Même si cette initiative a échoué, les trois partis de l’opposition devraient se ressaisir et mettre la pression sur le pouvoir. Malheureusement, l’intérêt personnel et l’égoïsme ont pris le pas sur l’intérêt général. Dans la foulée, le RPT a réédité sa politique de « diviser pour régner » et cela lui a réussi. Quand le CAR et la CDPA rencontraient « le chef de l’Etat Faure Gnassingbé » à Lomé, l’UFC de Gilchrist Olympio, qui avait offert ses sourires au fils d’Eyadema à Abuja le 25 avril 2005 rouspétait en déclarant qu’il ne lui reconnaissait pas sa légitimité. Pourtant, le « chef de l’Etat togolais Faure Gnassingbé » et le « président national de l’UFC Gilchrist Olympio », se sont entretenus à Rome sous l’égide de la communauté Sant’Egidio dont le représentant au Togo n’est qu’un proche de Faure. La position de force  dans laquelle se trouvait l’opposition avait donc pris de l’eau. Toutes les voyelles, qui faisaient le mot « Coalition », se sont volatilisées et il n’existe que des consonnes qui constituent le néant.

            Depuis lors, les responsables de ces trois partis se sont enrobés dans leur état-major et personne n’ose prendre des initiatives. C’est quand Faure est de bonne humeur et qu’il les appelle pour des discussions servant souvent d’effets d’annonce qu’on les voit se bousculer. Quand Faure et ses ouvriers s’activent diplomatiquement pour marquer des points, eux, ils se « désactivent » sur le terrain en se livrant à une bataille verbale par médias interposés. Nous sommes obligés de le dire : sur le plan diplomatique, l’opposition n’existe pas ; or dans le cas du Togo, tout se décide ailleurs. Si l’opposition ne sensibilise pas constamment l’opinion internationale sur ce qui se passe, celle-ci n’agira qu’en faveur du pouvoir. La diplomatie fait aussi partie des rapports de force.

            En outre, le spectacle qu’offrent ces partis à la veille du prochain dialogue laisse à désirer. Les trois partis s’opposent entre eux avant d’aller affronter le RPT et ses ailes marchantes que sont la CPP et le PDR. Par exemple, sur la question du médiateur, l’UFC par le truchement de son Secrétaire Général, Jean-Pierre Fabre, dit que le « dialogue n’aura pas lieu sans médiateur et sans la réforme de l’armée ». Le CAR de Me Agboyibo trouve que la désignation d’un médiateur n’est pas une exigence. « Nous n’avons pas besoin d’une force externe pour imposer le respect des conclusions… En tout cas, médiateur ou pas, cela ne me gêne pas. Je sais que ce n’est pas l’essentiel », a déclaré le Prof. Gnininvi à l’AFP. Et le RPT à qui profitent toutes ces agitations traîne le pas pour ouvrir le dialogue. C’est aussi dans ce méli-mélo que « le dialogue dans le dialogue » de Sant’Egidio a été annoncé en début de semaine dernière.

            Quoi qu’on dise, la rencontre de Rome c’est du cinéma. Elle n’apportera aucune solution à la crise togolaise. Le RPT fait du dilatoire. Les communiqués contradictoires de l’UFC et du RPT  après la deuxième rencontre sont encore vivaces dans les esprits.
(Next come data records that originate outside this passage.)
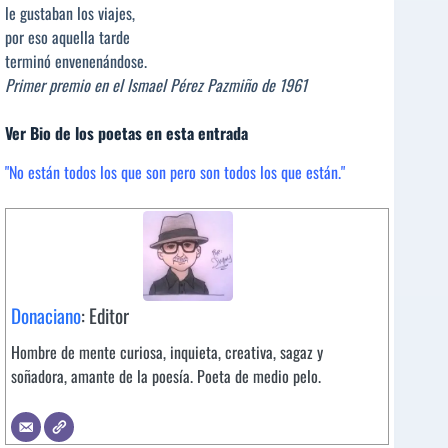
le gustaban los viajes,
por eso aquella tarde
terminó envenenándose.
Primer premio en el Ismael Pérez Pazmiño de 1961
Ver Bio de los poetas en esta entrada
"No están todos los que son pero son todos los que están."
Donaciano
: Editor
Hombre de mente curiosa, inquieta, creativa, sagaz y
soñadora, amante de la poesía. Poeta de medio pelo.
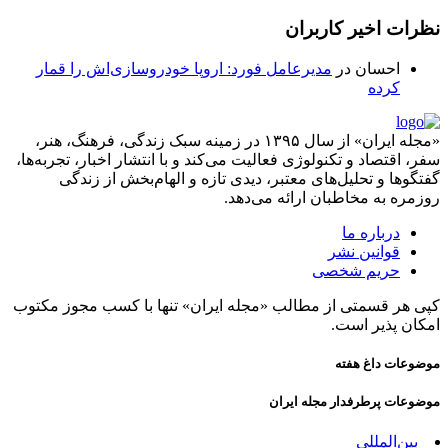
نظرات اخیر کاربران
احسان
در
مدیرعامل فورد: اروپا خودروسازی‌اش را قمار
کرده
«مجله ایران» از سال ۱۳۹۵ در زمینه سبک زندگی، فرهنگ، هنر،
سفر، اقتصاد و تکنولوژی فعالیت می‌کند و با انتشار اخبار، تجربه‌ها،
گفتگوها و تحلیل‌های معتبر، دیدی تازه و الهام‌بخش از زندگی
روزمره به مخاطبان ارائه می‌دهد.
درباره ما
قوانین نشر
حریم شخصی
کپی هر قسمتی از مطالب «مجله ایران» تنها با کسب مجوز مکتوب
امکان پذیر است.
موضوعات داغ هفته
موضوعات پرطرفدار مجله ایران
بین‌المللی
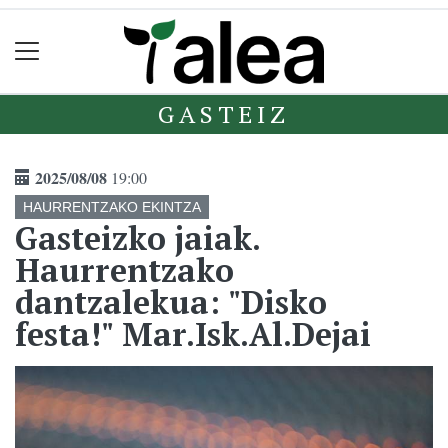
GASTEIZ
2025/08/08
19:00
HAURRENTZAKO EKINTZA
Gasteizko jaiak.
Haurrentzako
dantzalekua: "Disko
festa!" Mar.Isk.Al.Dejai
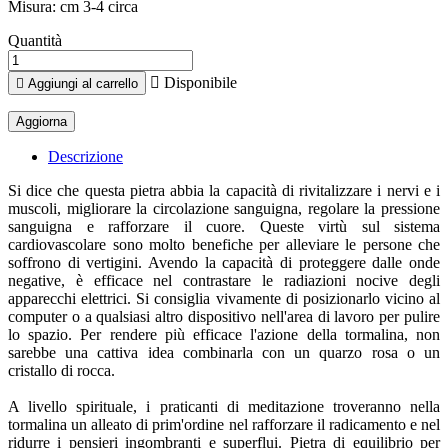
Misura: cm 3-4 circa
Quantità

Disponibile

Aggiungi al carrello
Descrizione
Si dice che questa pietra abbia la capacità di rivitalizzare i nervi e i
muscoli, migliorare la circolazione sanguigna, regolare la pressione
sanguigna e rafforzare il cuore. Queste virtù sul sistema
cardiovascolare sono molto benefiche per alleviare le persone che
soffrono di vertigini. Avendo la capacità di proteggere dalle onde
negative, è efficace nel contrastare le radiazioni nocive degli
apparecchi elettrici. Si consiglia vivamente di posizionarlo vicino al
computer o a qualsiasi altro dispositivo nell'area di lavoro per pulire
lo spazio. Per rendere più efficace l'azione della tormalina, non
sarebbe una cattiva idea combinarla con un quarzo rosa o un
cristallo di rocca.
A livello spirituale, i praticanti di meditazione troveranno nella
tormalina un alleato di prim'ordine nel rafforzare il radicamento e nel
ridurre i pensieri ingombranti e superflui. Pietra di equilibrio per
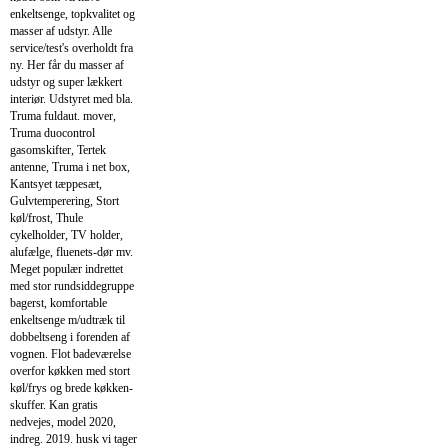
enkeltsenge, topkvalitet og
masser af udstyr. Alle
service/test's overholdt fra
ny. Her får du masser af
udstyr og super lækkert
interiør. Udstyret med bla.
Truma fuldaut. mover,
Truma duocontrol
gasomskifter, Tertek
antenne, Truma i net box,
Kantsyet tæppesæt,
Gulvtemperering, Stort
køl/frost, Thule
cykelholder, TV holder,
alufælge, fluenets-dør mv.
Meget populær indrettet
med stor rundsiddegruppe
bagerst, komfortable
enkeltsenge m/udtræk til
dobbeltseng i forenden af
vognen. Flot badeværelse
overfor køkken med stort
køl/frys og brede køkken-
skuffer. Kan gratis
nedvejes, model 2020,
indreg. 2019. husk vi tager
            Il est donc tant que ces partis aillent à l’essentiel, c’est-à-dire au dialogue national qui reste l’unique solution à la crise. En s’entre-déchirant, l’opposition fait  le jeu du pouvoir et annihile les espoirs que le peuple a placés en elle. « Aucune formation de l’opposition, prise isolement, ne détient la solution. Il nous  faut  une union sacrée de l’opposition qui doit avoir le jour à l’issue d’une rencontre à l’étranger entre les acteurs de l’opposition afin d’harmoniser les points de vue autour d’une plate-forme commune qui sera  défendue par les représentants de l’opposition lors du dialogue prochain », avertit l’ancien ministre de l’intérieur, Me François Boko.